How okay are you with a period of time in which nothing much is happening in the markets?
Your answer to that question probably says a lot about the way you think about investing.
Many market participants have gotten into a mindset lately in which they expect either rallies or sell-offs to be occurring at all times. This year, the broader US stock market is doing absolutely nothing and it seems to be frustrating lots of people I talk to.
The major trends this year, as I see them, are as follows:
* Larger-cap, higher quality global stocks are doing just fine. The Dow hit a new all-time high the other day, the S&P 500 is up about 2 percent, Europe is terrific, Japan not so good – but large caps from these two developed regions are balancing each other out.
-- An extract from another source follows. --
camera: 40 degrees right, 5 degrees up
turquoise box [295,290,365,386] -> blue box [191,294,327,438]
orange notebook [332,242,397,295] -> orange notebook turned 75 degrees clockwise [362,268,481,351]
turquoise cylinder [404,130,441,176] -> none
* Small caps are hurting people. I just spoke with Jeremy Siegel, he chalks it up to mean reversion – small caps outpaced large caps by some ten percentage points last year and this year they are merely giving it back. “Rotations are almost always healthy.”
* Tech sentiment has shifted significantly. Those of us who watched in envy as a cadre of technology momentum stocks went vertical between October and February are now wiping our brows and even giggling a bit – rubbernecking is almost always accompanied by schadenfreude. Those of us who were in that game and chasing questionable stocks are now either blown out or hoping to get back to even.
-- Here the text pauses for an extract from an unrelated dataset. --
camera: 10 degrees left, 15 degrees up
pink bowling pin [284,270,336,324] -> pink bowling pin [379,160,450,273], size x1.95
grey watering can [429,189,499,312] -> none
* The bond market has bedeviled the majority of market participants this year (myself included). Whether it’s Putin-related or a function of the yields we’re seeing elsewhere, it’s definitely been the toughest component of the investable universe. Even for those of us who keep a portion of our assets in bonds permanently, as most asset allocators do.
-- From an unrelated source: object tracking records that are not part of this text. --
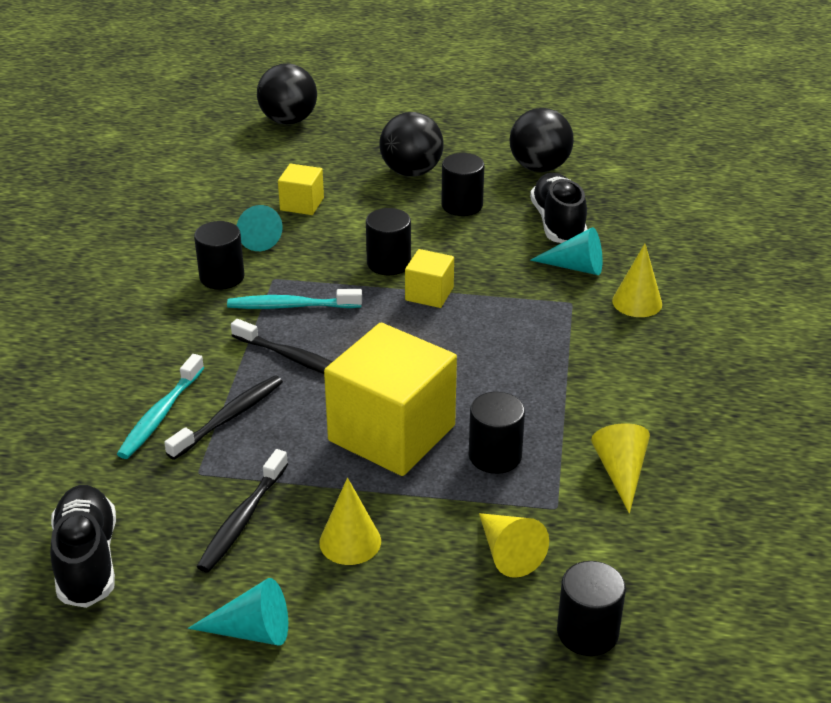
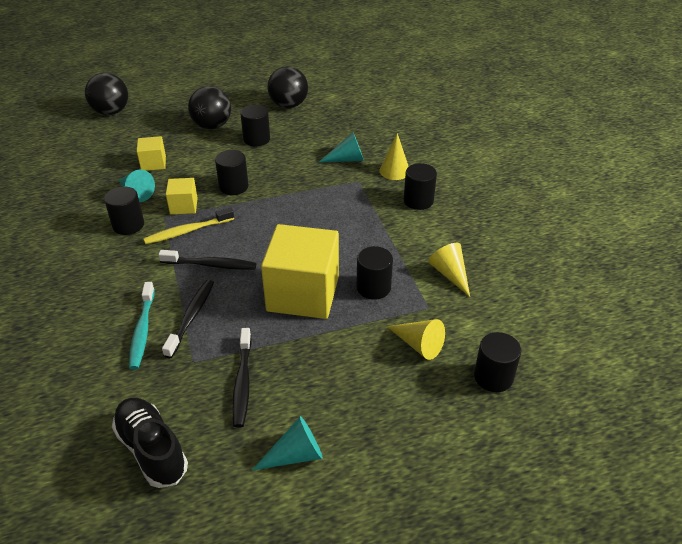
camera: 25 degrees left, 5 degrees up
turquoise toothbrush [227,289,362,309] -> yellow toothbrush [143,208,234,245]
yellow cone [319,478,381,565] -> none
yellow cube [405,249,454,308] -> yellow cube moved to [166,178,198,215]
black shoe [530,173,587,243] -> none
none -> black cylinder [404,163,437,210]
* The things that are working in 2014 are quite disparate – Indian equities, peripheral European bonds, Canadian and British stocks, REITs and utilities. Oh – and agricultural commodities, this year’s surprise breakout. It’s a weird mix of asset classes and geographies atop the leader board this year.
Other than these five major themes, markets are – for the most part – doing very little. After a rollicking year like 2013, I’m not so sure that’s such a bad thing.